Nous avons ensuite testé si la protéine TBX2, de même qu’elle est capable de retarder la sénescence réplicative [11], a un impact sur la sénescence induite par PML-IV. En effet, la surexpression de TBX2 concomitante à celle de PML-IV abroge l’entrée des cellules en sénescence. TBX2 entraîne une diminution de l’association de PML-IV au promoteur de TBX2 et de CDC6 (cell division cycle 6) et une augmentation de la transcription de ces gènes et de celle d’autres gènes cibles d’E2F réprimés par PML (BUB1, ORC6L, USP1, ASF1B, BRCA1, NEK2, CDC2 et CCNA2 1). Cet antagonisme exercé par TBX2 est dépendant de son domaine RD1 (repression domain 1), décrit comme un module d’interaction protéine-protéine. Nous avons montré que la protéine TBX2 est capable de se lier à la protéine PML-IV endogène et que son domaine RD1 est le principal médiateur de cette association. Ceci suggère que TBX2 interfère avec l’activité prosénescente de PML-IV par une interaction directe.

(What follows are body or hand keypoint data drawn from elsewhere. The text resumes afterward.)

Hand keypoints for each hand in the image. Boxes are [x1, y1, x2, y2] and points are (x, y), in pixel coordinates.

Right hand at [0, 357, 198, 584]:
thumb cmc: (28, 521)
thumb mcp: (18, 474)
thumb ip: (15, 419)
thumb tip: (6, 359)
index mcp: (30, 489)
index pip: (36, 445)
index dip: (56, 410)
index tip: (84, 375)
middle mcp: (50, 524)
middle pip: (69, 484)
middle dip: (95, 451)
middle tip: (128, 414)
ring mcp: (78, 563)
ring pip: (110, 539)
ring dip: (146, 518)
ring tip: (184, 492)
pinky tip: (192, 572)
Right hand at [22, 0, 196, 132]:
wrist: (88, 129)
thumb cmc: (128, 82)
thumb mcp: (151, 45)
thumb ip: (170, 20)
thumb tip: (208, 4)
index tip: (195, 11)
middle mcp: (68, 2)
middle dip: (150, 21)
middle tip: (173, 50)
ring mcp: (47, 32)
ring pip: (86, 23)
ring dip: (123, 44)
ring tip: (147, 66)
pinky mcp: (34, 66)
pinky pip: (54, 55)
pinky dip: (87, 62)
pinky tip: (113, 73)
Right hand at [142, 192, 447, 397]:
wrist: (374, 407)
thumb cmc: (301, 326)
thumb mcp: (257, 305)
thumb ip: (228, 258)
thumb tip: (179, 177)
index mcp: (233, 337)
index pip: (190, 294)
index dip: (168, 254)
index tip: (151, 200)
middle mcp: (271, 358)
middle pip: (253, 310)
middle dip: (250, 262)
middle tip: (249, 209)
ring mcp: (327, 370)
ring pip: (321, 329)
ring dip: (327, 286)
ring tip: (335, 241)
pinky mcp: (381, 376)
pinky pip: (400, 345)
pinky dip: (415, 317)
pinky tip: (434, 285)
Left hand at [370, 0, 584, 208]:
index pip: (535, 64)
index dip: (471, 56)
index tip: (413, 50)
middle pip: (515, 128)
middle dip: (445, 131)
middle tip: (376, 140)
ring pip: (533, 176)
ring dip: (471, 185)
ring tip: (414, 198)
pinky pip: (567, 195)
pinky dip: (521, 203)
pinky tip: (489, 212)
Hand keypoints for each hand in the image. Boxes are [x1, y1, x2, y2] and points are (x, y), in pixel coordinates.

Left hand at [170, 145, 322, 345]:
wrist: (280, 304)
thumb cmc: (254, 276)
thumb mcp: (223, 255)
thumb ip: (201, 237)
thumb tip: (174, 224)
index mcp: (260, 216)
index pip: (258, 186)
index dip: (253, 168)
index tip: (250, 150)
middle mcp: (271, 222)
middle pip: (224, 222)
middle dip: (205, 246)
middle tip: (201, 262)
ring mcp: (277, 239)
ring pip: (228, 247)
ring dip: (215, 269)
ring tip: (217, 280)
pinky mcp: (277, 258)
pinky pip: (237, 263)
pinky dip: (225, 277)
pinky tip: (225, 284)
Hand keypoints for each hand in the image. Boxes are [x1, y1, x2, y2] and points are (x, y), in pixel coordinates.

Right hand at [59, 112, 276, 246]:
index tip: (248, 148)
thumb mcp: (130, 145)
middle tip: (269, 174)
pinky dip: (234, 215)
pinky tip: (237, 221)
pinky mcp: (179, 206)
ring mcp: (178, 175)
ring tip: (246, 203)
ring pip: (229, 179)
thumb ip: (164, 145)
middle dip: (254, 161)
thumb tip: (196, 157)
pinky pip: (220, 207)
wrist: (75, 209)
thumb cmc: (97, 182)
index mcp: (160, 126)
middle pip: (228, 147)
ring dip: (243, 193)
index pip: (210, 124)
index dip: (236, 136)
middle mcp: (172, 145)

Notre étude a ainsi mis en lumière un nouveau gène cible direct de PML mis en jeu dans son action de suppresseur de tumeur et une boucle de régulation dans laquelle PML et TBX2 interagissent pour contrôler l’induction de la sénescence cellulaire (Figure 1). La relation fonctionnelle entre TBX2 et PML dépend de leur abondance respective - inversement corrélées - et du contexte cellulaire. Un niveau élevé de TBX2 inhibe la fonction prosénescente de la protéine PML-IV en la séquestrant par interaction directe et en l’empêchant ainsi de se lier aux promoteurs de ses gènes cibles. Inversement, une augmentation du niveau de PML entraîne la répression de l’expression de TBX2. Dans le contexte de la sénescence, il est probable que d’autres facteurs que l’oncogène Ras et p53 [5, 6, 8], qui restent à découvrir, activent l’expression de PML. Dans le cas du cancer, il a été montré que la fonction de PML est fréquemment supprimée. Cette inhibition a lieu au niveau post-traductionnel : en effet, dans de nombreux cancers d’origines histologiques diverses, l’abondance de la protéine PML est fortement réduite alors que celle de son ARNm reste intacte [13]. Le ciblage de PML vers la voie de dégradation fait ainsi pencher la balance vers une prolifération cellulaire illimitée. Il est fort probable que, hormis l’antagonisme de TBX2 rapporté ici, d’autres mécanismes suppriment l’action de la protéine PML et contribuent ainsi à la tumorigenèse.

Conflit d’intérêts

Les auteurs déclarent n’avoir aucun conflit d’intérêts concernant les données publiées dans cet article.

 
Footnotes
1 BUB1 : budding uninhibited by benzimidazoles 1 homolog ; ORC6L : origin recognition complex, subunit 6 like ; USP1 : ubiquitin specific peptidase 1 ; ASF1B : anti-silencing function 1 homolog B (S. cerevisiae) ; BRCA1 : breast cancer 1 ; NEK2 : never in mitosis gene a-related kinase 2 ; CDC2 : cell division control gene 2, code pour Cdk1 une sérine/thréonine kinase ; CCNA2 : cyclin A2.